History master's student Jon Weller wins SSHRC video prize

Humanities

- Tara Sharpe

2016 SSHRC Storytellers video

 

 

On April 4, SSHRC announced this year’s Top 25 finalists—including UVic’s Jon Weller (history)—in its annual “Storytellers” challenge, which seeks to recognize the best in research communication by post-secondary students. Finalists were selected from among nearly 200 entries. The contest was launched in 2013, with UVic students winning finalist spots in three of the four years.

The annual contest challenges students from across Canada to demonstrate—in three minutes or 300 words—how SSHRC-funded research is making a difference in the lives of Canadians.

In his own words

Weller’s video zooms in on the southern Gulf Islands. It particularly focuses on the influence of various viewpoints about the seemingly pastoral physical environment, as well as how the land use planning policies shaped by the Islands Trust (a planning commission established in 1974) left a mark on land use management practices.

“Planners helped influence the look of the islands, including roadway standards such as allowing more trees beside the road and more narrow grading allowances.”

“This unseen world of bylaws and government regulations reflects less conscious beliefs that get translated into policy—often not deliberately.
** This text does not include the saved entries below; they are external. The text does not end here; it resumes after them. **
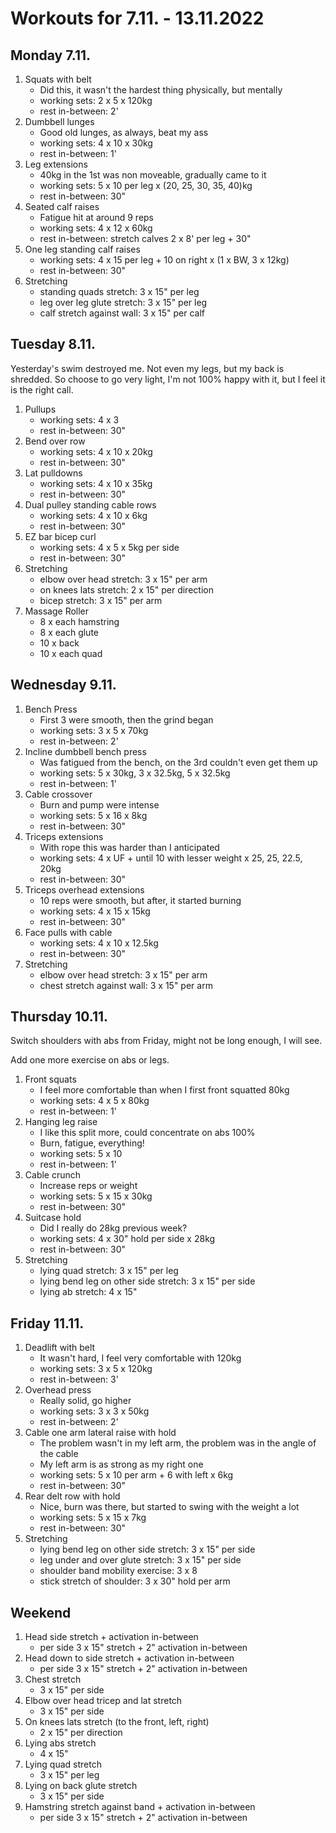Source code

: # Workouts for 7.11. - 13.11.2022

## Monday 7.11.

1. Squats with belt
   - Did this, it wasn't the hardest thing physically, but mentally
   - working sets: 2 x 5 x 120kg
   - rest in-between: 2'
2. Dumbbell lunges
   - Good old lunges, as always, beat my ass
   - working sets: 4 x 10 x 30kg
   - rest in-between: 1'
3. Leg extensions
   - 40kg in the 1st was non moveable, gradually came to it
   - working sets: 5 x 10 per leg x (20, 25, 30, 35, 40)kg
   - rest in-between: 30"
4. Seated calf raises
   - Fatigue hit at around 9 reps
   - working sets: 4 x 12 x 60kg
   - rest in-between: stretch calves 2 x 8' per leg + 30"
5. One leg standing calf raises
   - working sets: 4 x 15 per leg + 10 on right x (1 x BW, 3 x 12kg)
   - rest in-between: 30"
6. Stretching
   - standing quads stretch: 3 x 15" per leg
   - leg over leg glute stretch: 3 x 15" per leg
   - calf stretch against wall: 3 x 15" per calf

## Tuesday 8.11.

Yesterday's swim destroyed me. Not even my legs, but my back is shredded.
So choose to go very light, I'm not 100% happy with it, but I feel it is the
right call.

1. Pullups
   - working sets: 4 x 3
   - rest in-between: 30"
2. Bend over row
   - working sets: 4 x 10 x 20kg
   - rest in-between: 30"
3. Lat pulldowns
   - working sets: 4 x 10 x 35kg
   - rest in-between: 30"
4. Dual pulley standing cable rows
   - working sets: 4 x 10 x 6kg
   - rest in-between: 30"
5. EZ bar bicep curl
   - working sets: 4 x 5 x 5kg per side
   - rest in-between: 30"
6. Stretching
   - elbow over head stretch: 3 x 15" per arm
   - on knees lats stretch: 2 x 15" per direction
   - bicep stretch: 3 x 15" per arm
7. Massage Roller
   - 8 x each hamstring
   - 8 x each glute
   - 10 x back
   - 10 x each quad

## Wednesday 9.11.

1. Bench Press
   - First 3 were smooth, then the grind began
   - working sets: 3 x 5 x 70kg
   - rest in-between: 2'
2. Incline dumbbell bench press
   - Was fatigued from the bench, on the 3rd couldn't even get them up
   - working sets: 5 x 30kg, 3 x 32.5kg, 5 x 32.5kg
   - rest in-between: 1'
3. Cable crossover
   - Burn and pump were intense
   - working sets: 5 x 16 x 8kg
   - rest in-between: 30"
4. Triceps extensions
   - With rope this was harder than I anticipated
   - working sets: 4 x UF + until 10 with lesser weight x 25, 25, 22.5, 20kg
   - rest in-between: 30"
5. Triceps overhead extensions
   - 10 reps were smooth, but after, it started burning
   - working sets: 4 x 15 x 15kg
   - rest in-between: 30"
6. Face pulls with cable
   - working sets: 4 x 10 x 12.5kg
   - rest in-between: 30"
7. Stretching
   - elbow over head stretch: 3 x 15" per arm
   - chest stretch against wall: 3 x 15" per arm

## Thursday 10.11.

Switch shoulders with abs from Friday, might not be long enough, I will see.

Add one more exercise on abs or legs.

1. Front squats
   - I feel more comfortable than when I first front squatted 80kg
   - working sets: 4 x 5 x 80kg
   - rest in-between: 1'
2. Hanging leg raise
   - I like this split more, could concentrate on abs 100%
   - Burn, fatigue, everything!
   - working sets: 5 x 10
   - rest in-between: 1'
3. Cable crunch
   - Increase reps or weight
   - working sets: 5 x 15 x 30kg
   - rest in-between: 30"
4. Suitcase hold
   - Did I really do 28kg previous week?
   - working sets: 4 x 30" hold per side x 28kg
   - rest in-between: 30"
5. Stretching
   - lying quad stretch: 3 x 15" per leg
   - lying bend leg on other side stretch: 3 x 15" per side
   - lying ab stretch: 4 x 15"

## Friday 11.11.

1. Deadlift with belt
   - It wasn't hard, I feel very comfortable with 120kg
   - working sets: 3 x 5 x 120kg
   - rest in-between: 3'
2. Overhead press
   - Really solid, go higher
   - working sets: 3 x 3 x 50kg
   - rest in-between: 2'
3. Cable one arm lateral raise with hold
   - The problem wasn't in my left arm, the problem was in the angle of the cable
   - My left arm is as strong as my right one
   - working sets: 5 x 10 per arm + 6 with left x 6kg
   - rest in-between: 30"
4. Rear delt row with hold
   - Nice, burn was there, but started to swing with the weight a lot
   - working sets: 5 x 15 x 7kg
   - rest in-between: 30"
5. Stretching
   - lying bend leg on other side stretch: 3 x 15" per side
   - leg under and over glute stretch: 3 x 15" per side
   - shoulder band mobility exercise: 3 x 8
   - stick stretch of shoulder: 3 x 30" hold per arm

## Weekend

1. Head side stretch + activation in-between
   - per side 3 x 15" stretch + 2" activation in-between
2. Head down to side stretch + activation in-between
   - per side 3 x 15" stretch + 2" activation in-between
3. Chest stretch
   - 3 x 15" per side
4. Elbow over head tricep and lat stretch
   - 3 x 15" per side
5. On knees lats stretch (to the front, left, right)
   - 2 x 15" per direction
6. Lying abs stretch
   - 4 x 15"
7. Lying quad stretch
   - 3 x 15" per leg
8. Lying on back glute stretch
   - 3 x 15" per side
9. Hamstring stretch against band + activation in-between
   - per side 3 x 15" stretch + 2" activation in-between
People were not necessarily able to articulate what they wanted to preserve and protect either.”

For his master’s thesis, which he will defend on April 25, Weller pulled numerous documents from the historical record to examine how the application of newer, more modern approaches to culturally integrated landscape management might better support human and ecological wellbeing—rather than placing the focus on distinct spaces for distinct functions with separate standards and regulations, which has been standard practice in the past.

He feels deeply about conveying highly complex topics to audiences who are not specialists in the field. “For my thesis, I read heavily theoretical books and spent days immersed in old newspapers, and I feel amazed by what’s in those pages and the connections to everything that’s going on around me.”
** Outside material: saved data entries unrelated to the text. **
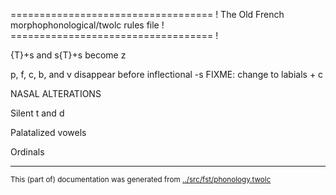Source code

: =================================== !
The Old French morphophonological/twolc rules file !
=================================== !
















{T}+s and s{T}+s become z



p, f, c, b, and v disappear before inflectional -s
FIXME: change to labials + c





NASAL ALTERATIONS












Silent t and d




Palatalized vowels











Ordinals















































* * *
<small>This (part of) documentation was generated from [../src/fst/phonology.twolc](http://github.com/giellalt/lang-fro/blob/main/../src/fst/phonology.twolc)</small>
He used archival footage for the video, but also some B roll (scenic shots) that he’d collected on a canoe trip in the Yukon several years ago, when he first began producing film.

The allure of the islands

Weller grew up in Rimbey, AB and after earning his BA in international development from the University of Alberta, “through a number of fortuitous twists of fate I ended up working for a videographer and then doing freelance video.”

He says he’s got “a pretty basic set-up – a good SLR camera, microphones, the Apple software system ‘Final Cut’ and some rigs to glide the camera along – to make enough to survive” as a student. He accepted a co-op position as videographer for the Royal BC Museum videographer when he first arrived at UVic for the master’s program.
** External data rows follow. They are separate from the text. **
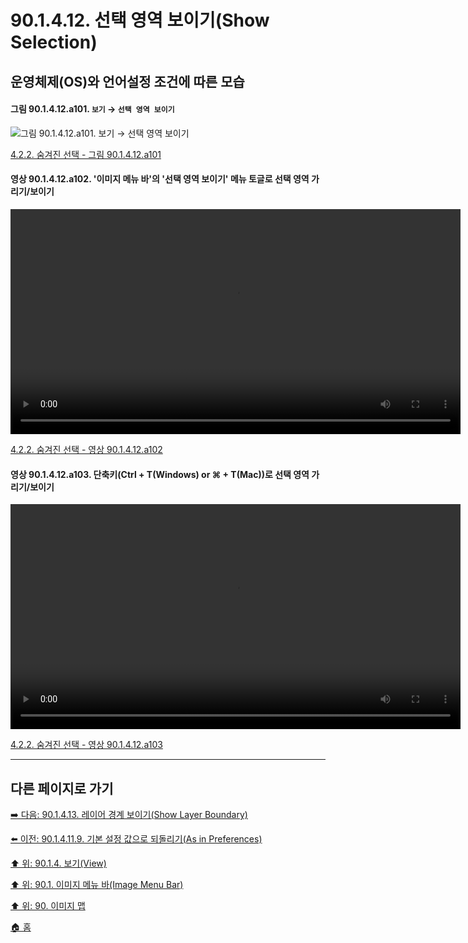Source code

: # 90.1.4.12. 선택 영역 보이기(Show Selection)
## 운영체제(OS)와 언어설정 조건에 따른 모습

<a id="90-01-04-12-a101"></a>

#### 그림 90.1.4.12.a101. `보기`  →  `선택 영역 보이기`
![그림 90.1.4.12.a101. `보기`  →  `선택 영역 보이기`](https://github.com/wonder13662/gimp/assets/15767104/bb794f64-e5fb-449c-85b2-1cddac0ea296)

[4.2.2. 숨겨진 선택 - 그림 90.1.4.12.a101](./04-02-02-the-selection-is-hidden.md#90-01-04-12-a101)

<a id="90-01-04-12-a102"></a>

#### 영상 90.1.4.12.a102. '이미지 메뉴 바'의 '선택 영역 보이기' 메뉴 토글로 선택 영역 가리기/보이기
<video controls="controls" width="720" environment="MacOS:Sonoma 14.2.1 GIMP 2.10.36" src="https://github.com/wonder13662/gimp/assets/15767104/e1234cf2-0f8d-465b-baac-b732be5af7a4"></video>

[4.2.2. 숨겨진 선택 - 영상 90.1.4.12.a102](./04-02-02-the-selection-is-hidden.md#90-01-04-12-a102)

<a id="90-01-04-12-a103"></a>

#### 영상 90.1.4.12.a103. 단축키(Ctrl + T(Windows) or ⌘ + T(Mac))로 선택 영역 가리기/보이기
<video controls="controls" width="720" environment="MacOS:Sonoma 14.2.1 GIMP 2.10.36" src="https://github.com/wonder13662/gimp/assets/15767104/a2dd03ee-ee24-421e-9cde-7d54c44a313a"></video>

[4.2.2. 숨겨진 선택 - 영상 90.1.4.12.a103](./04-02-02-the-selection-is-hidden.md#90-01-04-12-a103)

***

## 다른 페이지로 가기

[➡️ 다음: 90.1.4.13. 레이어 경계 보이기(Show Layer Boundary)](./90-01-04-13-show_layer_boundary.md)

[⬅️ 이전: 90.1.4.11.9. 기본 설정 값으로 되돌리기(As in Preferences)](./90-01-04-11-09-as_in_preferences.md)

[⬆️ 위: 90.1.4. 보기(View)](./90-01-04-00-view.md)

[⬆️ 위: 90.1. 이미지 메뉴 바(Image Menu Bar)](./90-01-00-image-menu-bar.md)

[⬆️ 위: 90. 이미지 맵](./90-00-image-map.md)

[🏠 홈](./00-home.md)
Weller chose the SGI (and UVic) because “it’s a very different world here” and the islands “have such an allure, a reputation already.”

Before joining UVic, he held several internships and jobs overseas, in India and Nepal. “I have always been attached to places and learning about a place’s history."

"Healthy communities have a strong connection to history of place and our surrounding environment is an agent of change.”

SSHRC Storytellers at Congress 2016

The videos will be ‘unveiled’ in a cascade starting April 19 and ending May 17, just ahead of Congress 2016 of the Humanities and Social Sciences at the University of Calgary May 28 to June 3. The finalists receive a prize of $3,000 and a trip to the conference, where they will compete in the Storytellers Showcase to win one of five final prizes.